“To become lifelong learners, we need to know not just how to learn, but how to teach ourselves. We must acquire the skills necessary to be independent, self-directed learners.” (Wesleyan adapted from "ACRL Information Literacy Competency Standards for Higher Education")
Students today have “unprecedented access to tools and resources for learning” making academic level research increasingly difficult for high school students. (Common Sense Media, 2015) The Information Literacy Library Program (ILLP) teaches students over the course of their four years at Saint Joseph Notre Dame High School how to access high-quality information from diverse perspectives and multiple formats, make sense of information to draw their own conclusions and/or create new knowledge, and ethically share their knowledge with others.
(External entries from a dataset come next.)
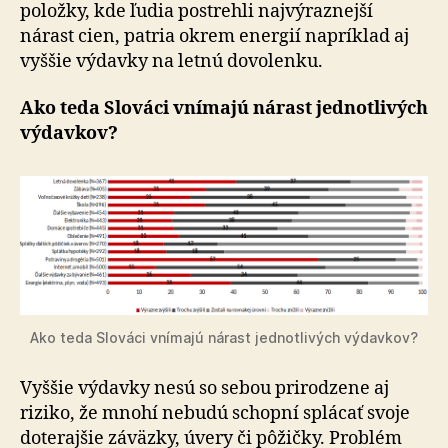
položky, kde ľudia postrehli najvýraznejší
nárast cien, patria okrem energií napríklad aj
vyššie výdavky na letnú dovolenku.
Ako teda Slováci vnímajú nárast jednotlivých
výdavkov?
Ako teda Slováci vnímajú nárast jednotlivých výdavkov?
Vyššie výdavky nesú so sebou prirodzene aj
riziko, že mnohí nebudú schopní splácať svoje
doterajšie záväzky, úvery či pôžičky. Problém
The ILLP teaches students how to locate, access, evaluate, use, and properly cite information sources - skills necessary to become discerning, self-directed lifelong learners.
As of AY 2017-2018, students are required to use Miller Library resources for their research assignments, including the library’s print books and eBooks, the library website for open access online resources, and the library’s 16 research databases for peer-reviewed journal articles and more. At the beginning of their freshman school year, students have a Freshman Success Skills session with the Librarian. In this session, students learn about the Library's physical and virtual environments and how to locate resources through the Library's catalog by completing a scavenger hunt. In their sophomore year, students will learn how to locate, access, evaluate, cite, and use library resources within the context of the Cultural Identity & Perspectives course curriculum. Ad hoc information literacy sessions take place in the following junior and senior courses and are tailored to specific research assignments to help reinforce information literacy concepts: Lit as Social Commentary, Government, AP US History, US History, AP Psychology, Psychology, and Faith in Action. Juniors will also learn visual literacy concepts in U.S. History.